— EXERCISE DIRECTIONS —
Looking at the records below, please say how many lines contain the word "these", as a bare number.

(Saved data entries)
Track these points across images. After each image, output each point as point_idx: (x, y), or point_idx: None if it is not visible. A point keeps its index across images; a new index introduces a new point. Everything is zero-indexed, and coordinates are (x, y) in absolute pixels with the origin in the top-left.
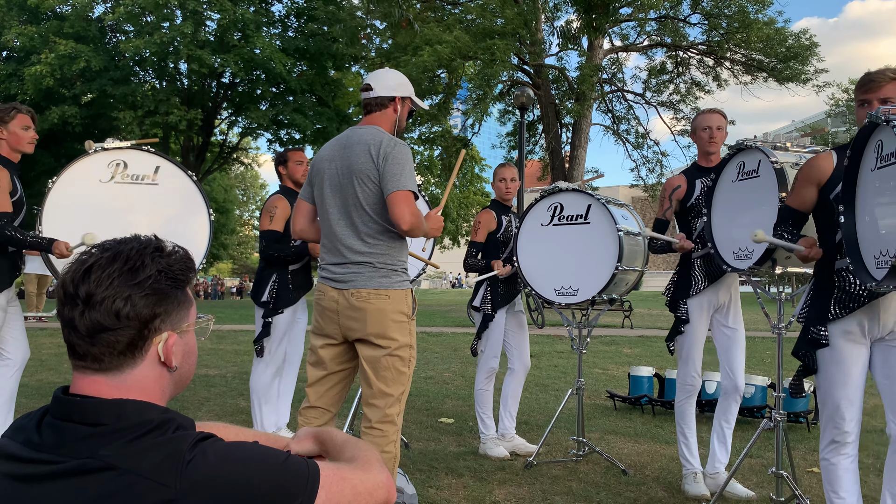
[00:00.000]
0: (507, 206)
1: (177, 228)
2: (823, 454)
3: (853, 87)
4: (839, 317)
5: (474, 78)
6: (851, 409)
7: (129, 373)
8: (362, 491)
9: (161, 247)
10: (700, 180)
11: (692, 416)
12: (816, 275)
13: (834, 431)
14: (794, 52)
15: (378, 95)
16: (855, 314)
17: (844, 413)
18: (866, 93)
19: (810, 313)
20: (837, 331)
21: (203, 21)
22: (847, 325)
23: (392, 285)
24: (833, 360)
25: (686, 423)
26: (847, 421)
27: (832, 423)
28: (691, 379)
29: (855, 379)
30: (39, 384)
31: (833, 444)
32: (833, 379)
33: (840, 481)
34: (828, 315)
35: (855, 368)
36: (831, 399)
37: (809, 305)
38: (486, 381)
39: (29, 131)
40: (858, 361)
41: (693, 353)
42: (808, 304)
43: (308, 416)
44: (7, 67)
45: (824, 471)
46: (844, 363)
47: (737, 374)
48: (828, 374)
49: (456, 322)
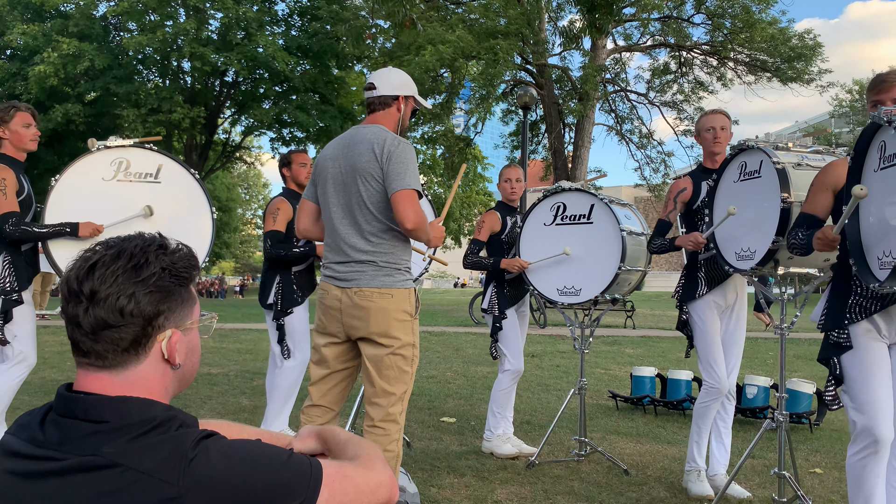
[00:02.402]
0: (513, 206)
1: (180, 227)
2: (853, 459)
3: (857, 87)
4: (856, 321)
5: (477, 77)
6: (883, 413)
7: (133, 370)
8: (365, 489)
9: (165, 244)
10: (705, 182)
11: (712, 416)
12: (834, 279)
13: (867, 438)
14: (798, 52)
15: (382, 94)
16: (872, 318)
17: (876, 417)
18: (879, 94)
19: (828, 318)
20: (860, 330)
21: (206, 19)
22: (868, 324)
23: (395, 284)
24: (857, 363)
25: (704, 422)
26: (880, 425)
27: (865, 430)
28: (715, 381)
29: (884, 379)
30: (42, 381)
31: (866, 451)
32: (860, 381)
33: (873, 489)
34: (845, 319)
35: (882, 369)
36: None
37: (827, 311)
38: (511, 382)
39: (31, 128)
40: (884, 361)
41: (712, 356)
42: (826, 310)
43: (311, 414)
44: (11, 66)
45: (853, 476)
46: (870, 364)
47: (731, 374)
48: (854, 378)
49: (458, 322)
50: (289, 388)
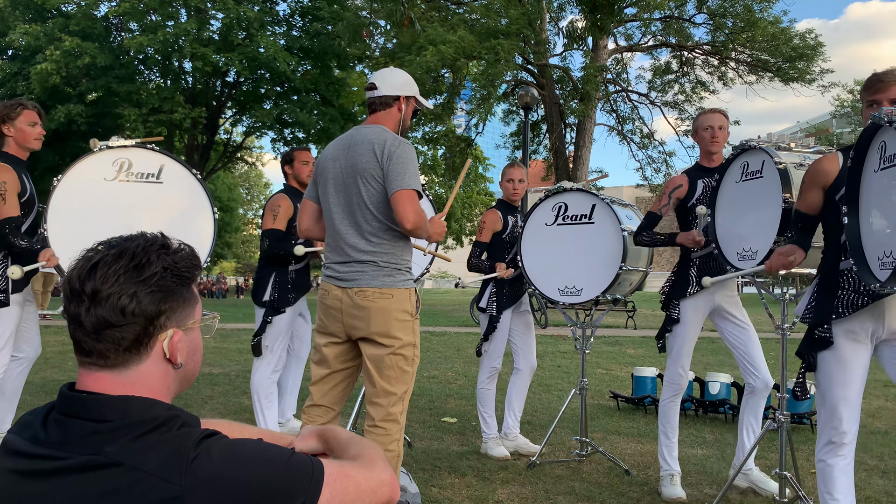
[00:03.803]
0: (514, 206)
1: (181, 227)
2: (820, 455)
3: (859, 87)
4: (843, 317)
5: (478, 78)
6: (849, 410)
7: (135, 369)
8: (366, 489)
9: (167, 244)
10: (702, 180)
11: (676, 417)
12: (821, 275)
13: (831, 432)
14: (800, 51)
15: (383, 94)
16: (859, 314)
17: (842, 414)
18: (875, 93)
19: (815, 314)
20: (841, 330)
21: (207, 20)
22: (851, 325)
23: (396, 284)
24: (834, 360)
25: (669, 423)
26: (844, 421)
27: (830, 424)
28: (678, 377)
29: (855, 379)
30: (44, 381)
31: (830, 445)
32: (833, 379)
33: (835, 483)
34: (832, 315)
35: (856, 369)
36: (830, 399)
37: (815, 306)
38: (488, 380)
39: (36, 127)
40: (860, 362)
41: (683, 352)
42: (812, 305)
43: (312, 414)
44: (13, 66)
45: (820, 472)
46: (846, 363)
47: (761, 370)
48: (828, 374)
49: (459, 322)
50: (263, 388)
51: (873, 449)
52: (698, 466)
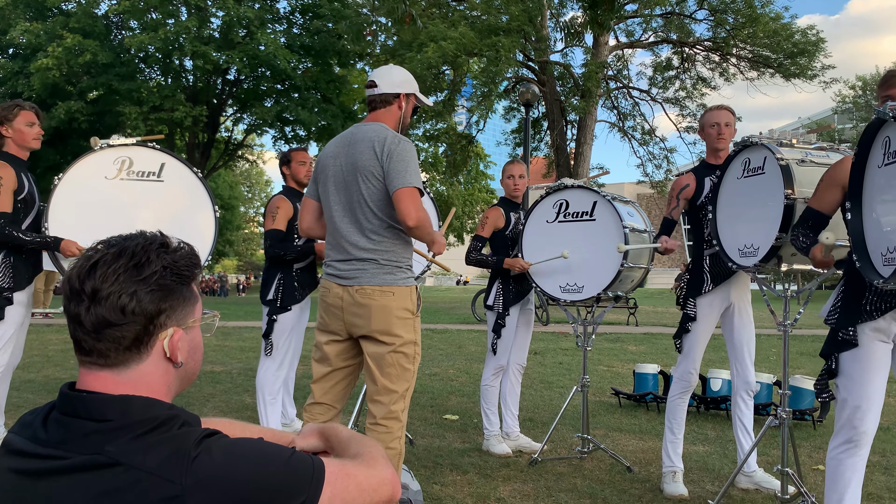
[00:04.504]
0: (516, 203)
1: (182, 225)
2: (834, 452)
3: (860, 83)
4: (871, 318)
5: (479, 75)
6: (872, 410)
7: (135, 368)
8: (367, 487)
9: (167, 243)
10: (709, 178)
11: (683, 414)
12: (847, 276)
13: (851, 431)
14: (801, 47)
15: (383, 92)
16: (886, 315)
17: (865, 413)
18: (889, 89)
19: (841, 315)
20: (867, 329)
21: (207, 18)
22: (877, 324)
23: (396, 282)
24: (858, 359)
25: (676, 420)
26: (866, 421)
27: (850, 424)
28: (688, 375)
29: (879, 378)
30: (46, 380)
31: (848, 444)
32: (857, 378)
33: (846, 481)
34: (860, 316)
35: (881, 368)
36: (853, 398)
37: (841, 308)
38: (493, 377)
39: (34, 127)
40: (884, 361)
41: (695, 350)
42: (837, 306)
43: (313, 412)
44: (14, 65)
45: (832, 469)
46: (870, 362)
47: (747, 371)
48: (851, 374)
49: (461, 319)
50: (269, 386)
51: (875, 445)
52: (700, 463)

* * *

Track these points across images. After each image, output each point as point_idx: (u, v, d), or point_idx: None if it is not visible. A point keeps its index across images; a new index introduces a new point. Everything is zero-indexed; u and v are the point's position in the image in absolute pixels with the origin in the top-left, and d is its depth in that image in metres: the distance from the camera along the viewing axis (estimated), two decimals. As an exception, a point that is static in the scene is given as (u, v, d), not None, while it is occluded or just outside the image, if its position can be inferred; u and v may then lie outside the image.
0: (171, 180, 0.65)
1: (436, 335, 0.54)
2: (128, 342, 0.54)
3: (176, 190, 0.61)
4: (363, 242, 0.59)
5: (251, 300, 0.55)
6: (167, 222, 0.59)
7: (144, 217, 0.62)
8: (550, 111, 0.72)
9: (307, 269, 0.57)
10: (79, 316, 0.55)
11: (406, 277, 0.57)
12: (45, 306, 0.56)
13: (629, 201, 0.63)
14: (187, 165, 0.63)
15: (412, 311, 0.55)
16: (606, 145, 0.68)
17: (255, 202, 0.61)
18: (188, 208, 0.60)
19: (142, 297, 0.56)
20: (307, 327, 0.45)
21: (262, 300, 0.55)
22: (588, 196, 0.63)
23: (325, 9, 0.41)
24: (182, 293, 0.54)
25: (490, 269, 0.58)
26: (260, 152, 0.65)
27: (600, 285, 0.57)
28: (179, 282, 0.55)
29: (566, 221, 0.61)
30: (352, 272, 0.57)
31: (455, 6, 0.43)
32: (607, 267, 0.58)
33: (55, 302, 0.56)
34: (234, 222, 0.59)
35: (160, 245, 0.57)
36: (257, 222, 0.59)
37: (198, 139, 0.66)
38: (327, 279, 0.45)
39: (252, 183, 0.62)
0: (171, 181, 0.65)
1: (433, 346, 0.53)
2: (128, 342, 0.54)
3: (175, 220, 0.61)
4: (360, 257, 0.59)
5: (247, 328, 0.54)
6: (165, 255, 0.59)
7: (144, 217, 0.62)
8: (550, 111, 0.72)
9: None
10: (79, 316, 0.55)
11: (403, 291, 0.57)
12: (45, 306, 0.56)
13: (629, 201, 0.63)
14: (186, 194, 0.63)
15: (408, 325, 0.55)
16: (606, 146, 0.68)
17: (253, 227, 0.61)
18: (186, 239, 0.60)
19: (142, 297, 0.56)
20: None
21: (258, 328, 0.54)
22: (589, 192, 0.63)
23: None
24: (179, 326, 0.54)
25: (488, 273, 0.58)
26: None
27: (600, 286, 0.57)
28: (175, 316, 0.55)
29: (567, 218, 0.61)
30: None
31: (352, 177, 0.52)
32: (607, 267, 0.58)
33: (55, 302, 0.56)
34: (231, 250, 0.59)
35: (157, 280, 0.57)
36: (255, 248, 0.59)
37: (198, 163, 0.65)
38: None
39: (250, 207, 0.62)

--

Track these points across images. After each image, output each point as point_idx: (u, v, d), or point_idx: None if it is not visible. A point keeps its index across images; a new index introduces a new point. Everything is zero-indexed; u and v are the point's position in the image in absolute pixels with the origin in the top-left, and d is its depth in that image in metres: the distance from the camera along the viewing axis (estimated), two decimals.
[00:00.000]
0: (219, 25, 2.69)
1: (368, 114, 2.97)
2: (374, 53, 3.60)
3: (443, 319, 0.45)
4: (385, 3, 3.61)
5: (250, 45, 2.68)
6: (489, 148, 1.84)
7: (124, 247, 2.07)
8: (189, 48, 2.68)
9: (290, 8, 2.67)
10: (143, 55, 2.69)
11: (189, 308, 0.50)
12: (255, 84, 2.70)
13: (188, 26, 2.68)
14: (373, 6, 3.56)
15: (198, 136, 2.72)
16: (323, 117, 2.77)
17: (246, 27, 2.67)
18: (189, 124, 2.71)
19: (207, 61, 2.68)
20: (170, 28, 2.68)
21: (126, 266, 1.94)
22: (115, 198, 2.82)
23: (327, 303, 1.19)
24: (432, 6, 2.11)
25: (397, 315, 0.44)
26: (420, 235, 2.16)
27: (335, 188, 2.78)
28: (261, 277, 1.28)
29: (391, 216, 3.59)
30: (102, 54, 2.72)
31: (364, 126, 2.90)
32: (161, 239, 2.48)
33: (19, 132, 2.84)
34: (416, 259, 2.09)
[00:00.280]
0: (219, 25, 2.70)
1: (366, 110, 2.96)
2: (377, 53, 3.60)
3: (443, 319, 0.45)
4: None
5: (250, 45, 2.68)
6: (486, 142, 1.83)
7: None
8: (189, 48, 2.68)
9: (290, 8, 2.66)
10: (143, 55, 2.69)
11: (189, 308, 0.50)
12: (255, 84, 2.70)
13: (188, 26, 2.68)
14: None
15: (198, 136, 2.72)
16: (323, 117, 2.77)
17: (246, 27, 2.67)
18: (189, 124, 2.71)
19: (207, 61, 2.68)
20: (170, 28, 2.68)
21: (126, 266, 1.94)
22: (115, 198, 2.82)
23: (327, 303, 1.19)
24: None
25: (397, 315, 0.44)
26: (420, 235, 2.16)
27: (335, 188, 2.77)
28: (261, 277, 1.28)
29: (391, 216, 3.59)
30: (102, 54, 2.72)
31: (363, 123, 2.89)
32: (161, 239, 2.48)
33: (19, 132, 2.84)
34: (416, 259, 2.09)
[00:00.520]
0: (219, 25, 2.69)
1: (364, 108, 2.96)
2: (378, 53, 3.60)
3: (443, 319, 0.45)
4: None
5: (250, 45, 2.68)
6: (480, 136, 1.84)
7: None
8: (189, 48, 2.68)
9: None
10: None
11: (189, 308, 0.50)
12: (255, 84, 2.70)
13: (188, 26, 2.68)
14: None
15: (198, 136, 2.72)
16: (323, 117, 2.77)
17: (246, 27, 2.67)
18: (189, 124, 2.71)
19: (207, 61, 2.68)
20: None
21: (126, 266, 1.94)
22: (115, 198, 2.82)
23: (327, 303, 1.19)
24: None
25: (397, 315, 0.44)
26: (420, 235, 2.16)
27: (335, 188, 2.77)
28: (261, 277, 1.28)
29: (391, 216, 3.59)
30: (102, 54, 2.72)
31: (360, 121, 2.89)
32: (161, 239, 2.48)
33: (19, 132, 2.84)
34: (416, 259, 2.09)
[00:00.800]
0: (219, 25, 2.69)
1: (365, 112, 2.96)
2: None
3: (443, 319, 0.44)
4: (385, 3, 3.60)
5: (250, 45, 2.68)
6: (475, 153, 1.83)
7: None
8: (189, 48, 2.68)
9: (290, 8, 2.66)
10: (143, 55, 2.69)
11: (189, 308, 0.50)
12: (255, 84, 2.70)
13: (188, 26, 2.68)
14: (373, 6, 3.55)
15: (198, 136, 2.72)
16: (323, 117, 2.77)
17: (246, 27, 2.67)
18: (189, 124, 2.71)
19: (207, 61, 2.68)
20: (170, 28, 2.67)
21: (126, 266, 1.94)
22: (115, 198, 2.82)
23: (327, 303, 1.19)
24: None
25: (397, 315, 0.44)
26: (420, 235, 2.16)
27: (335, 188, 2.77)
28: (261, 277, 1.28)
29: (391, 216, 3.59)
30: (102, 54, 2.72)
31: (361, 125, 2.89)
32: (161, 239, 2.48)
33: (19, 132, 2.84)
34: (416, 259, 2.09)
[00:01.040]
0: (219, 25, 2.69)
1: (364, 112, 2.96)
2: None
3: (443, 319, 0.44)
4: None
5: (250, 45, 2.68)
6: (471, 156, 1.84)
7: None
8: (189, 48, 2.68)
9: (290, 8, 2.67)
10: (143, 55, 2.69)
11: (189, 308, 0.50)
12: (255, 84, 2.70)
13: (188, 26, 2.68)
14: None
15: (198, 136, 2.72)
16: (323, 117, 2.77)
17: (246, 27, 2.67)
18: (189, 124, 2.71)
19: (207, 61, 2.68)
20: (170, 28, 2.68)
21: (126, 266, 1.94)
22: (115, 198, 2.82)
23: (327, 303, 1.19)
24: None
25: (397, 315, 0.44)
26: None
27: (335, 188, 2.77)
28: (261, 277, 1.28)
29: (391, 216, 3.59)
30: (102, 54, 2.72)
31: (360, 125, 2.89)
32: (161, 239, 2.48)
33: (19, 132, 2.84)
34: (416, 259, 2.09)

— OUTPUT BELOW —
3